Der Diesel-Abgasskandal bei VW ruft nun auch einen Leverkusener Lungenarzt auf den Plan. Der Rheindorfer Allergologe Norbert Karl Mülleneisen hat nach eigenen Angaben Strafanzeige gegen Vorstände und Aufsichtsratsmitglieder von VW, Audi und Porsche wegen fortgesetztem gewerbsmäßigem Bandenbetrug, gemeingefährlicher Vergiftung, Luftverunreinigung und schwerer Körperverletzung  bei der Kölner Generalstaatsanwaltschaft  gestellt.
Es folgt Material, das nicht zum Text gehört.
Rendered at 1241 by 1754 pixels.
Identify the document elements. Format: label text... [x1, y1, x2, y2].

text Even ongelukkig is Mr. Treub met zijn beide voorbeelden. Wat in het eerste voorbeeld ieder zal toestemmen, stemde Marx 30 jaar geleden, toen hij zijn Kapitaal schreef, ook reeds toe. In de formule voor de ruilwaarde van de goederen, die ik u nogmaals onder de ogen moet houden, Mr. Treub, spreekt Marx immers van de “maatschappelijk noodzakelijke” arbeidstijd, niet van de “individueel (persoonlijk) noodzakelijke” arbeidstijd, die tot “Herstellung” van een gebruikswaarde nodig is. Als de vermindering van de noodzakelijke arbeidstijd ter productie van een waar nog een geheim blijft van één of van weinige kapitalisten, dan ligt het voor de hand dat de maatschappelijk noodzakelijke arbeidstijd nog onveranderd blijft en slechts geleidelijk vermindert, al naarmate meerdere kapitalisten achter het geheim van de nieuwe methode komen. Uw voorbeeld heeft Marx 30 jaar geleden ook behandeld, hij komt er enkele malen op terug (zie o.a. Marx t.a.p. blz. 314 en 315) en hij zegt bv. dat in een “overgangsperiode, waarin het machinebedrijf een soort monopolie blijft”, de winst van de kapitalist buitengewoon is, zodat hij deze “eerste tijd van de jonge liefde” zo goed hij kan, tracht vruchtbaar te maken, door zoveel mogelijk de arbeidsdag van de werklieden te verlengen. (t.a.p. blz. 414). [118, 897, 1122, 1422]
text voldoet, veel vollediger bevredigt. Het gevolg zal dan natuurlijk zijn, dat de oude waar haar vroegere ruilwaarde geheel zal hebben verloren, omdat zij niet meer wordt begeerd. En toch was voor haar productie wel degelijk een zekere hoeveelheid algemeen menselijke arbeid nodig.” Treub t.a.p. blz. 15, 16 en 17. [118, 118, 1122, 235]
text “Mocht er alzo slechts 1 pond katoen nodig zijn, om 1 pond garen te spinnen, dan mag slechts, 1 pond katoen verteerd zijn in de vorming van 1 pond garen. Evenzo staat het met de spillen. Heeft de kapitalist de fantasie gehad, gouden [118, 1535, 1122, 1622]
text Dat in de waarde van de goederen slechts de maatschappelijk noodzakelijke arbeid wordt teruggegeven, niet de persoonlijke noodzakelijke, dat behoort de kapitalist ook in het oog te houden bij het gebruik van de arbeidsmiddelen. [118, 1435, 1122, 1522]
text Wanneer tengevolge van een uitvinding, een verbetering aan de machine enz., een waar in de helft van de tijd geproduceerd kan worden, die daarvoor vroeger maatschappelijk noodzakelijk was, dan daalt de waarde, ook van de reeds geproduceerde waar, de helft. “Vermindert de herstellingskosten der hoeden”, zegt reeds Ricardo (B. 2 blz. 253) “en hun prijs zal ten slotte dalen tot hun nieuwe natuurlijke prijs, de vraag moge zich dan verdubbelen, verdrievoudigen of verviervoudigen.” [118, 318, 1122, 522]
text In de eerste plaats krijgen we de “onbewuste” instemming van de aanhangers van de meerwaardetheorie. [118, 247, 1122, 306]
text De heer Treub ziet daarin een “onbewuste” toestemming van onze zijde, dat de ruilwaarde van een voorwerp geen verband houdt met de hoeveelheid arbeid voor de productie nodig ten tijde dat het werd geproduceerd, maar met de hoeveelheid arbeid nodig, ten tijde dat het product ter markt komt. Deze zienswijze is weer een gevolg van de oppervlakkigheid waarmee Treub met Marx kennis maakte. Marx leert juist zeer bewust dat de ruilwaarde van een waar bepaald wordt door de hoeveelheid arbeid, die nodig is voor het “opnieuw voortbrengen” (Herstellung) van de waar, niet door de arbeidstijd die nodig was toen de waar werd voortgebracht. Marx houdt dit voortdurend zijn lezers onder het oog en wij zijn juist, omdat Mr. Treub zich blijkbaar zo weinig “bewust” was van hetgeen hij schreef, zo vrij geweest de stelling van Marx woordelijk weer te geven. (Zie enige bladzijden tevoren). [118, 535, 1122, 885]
Er wirft zwölf namentlich genannten Mitgliedern sowie weiteren Verantwortlichen aus den drei Unternehmen vor, "in Autos, die zum öffentlichen Verkauf bestimmt sind, eine Software eingebaut zu haben die gesundheitsschädliche Abgase vertuscht und dadurch eine schwere Gesundheitsschädigung einer großen Zahl von Menschen verursacht zu haben". Die Software habe 15 bis 35-fach höhere Schadstoffe auf der Straße als im Testmodus verursacht und so Tausende Tonnen von gefährlichen Umweltgiften in die Luft geblasen. "Atemwegserkrankungen, Asthma und Atemwegsallergien nehmen nachweislich zu, insbesondere wenn Menschen nahe an den Hauptverkehrsstraßen wohnen", teilt er in der Anzeige mit. Er selbst könne belegen, dass die Zahl von Atemwegserkrankungen in Leverkusen zugenommen habe, die nicht auf Nikotin zurückzuführen seien. "Diese Patienten waren jedoch, oder sind noch, Feinstaub und Stickoxid an vielbefahrenen Straßen ausgesetzt."

Darüber hinaus hätten die Genannten als Mitglied einer Bande, die gewerbsmäßig sich und Dritten einen rechtswidrigen Vermögensvorteil verschaffen wollte, die Gesundheit unbeteiligter Menschen beschädigt, indem sie durch Vorspiegelung falscher und Unterdrückung wahrer Tatsachen einen Irrtum erregt hätten. "Sie haben durch fortgesetzten Betrug, Täuschung und Irreführung über Jahre hinweg mit hoher krimineller Energie bei verschiedenen Automodellen und Automarken unter Beteiligung vieler Verantwortlicher VW-Mitarbeiter schweren Schaden angerichtet", schreibt Mülleneisen.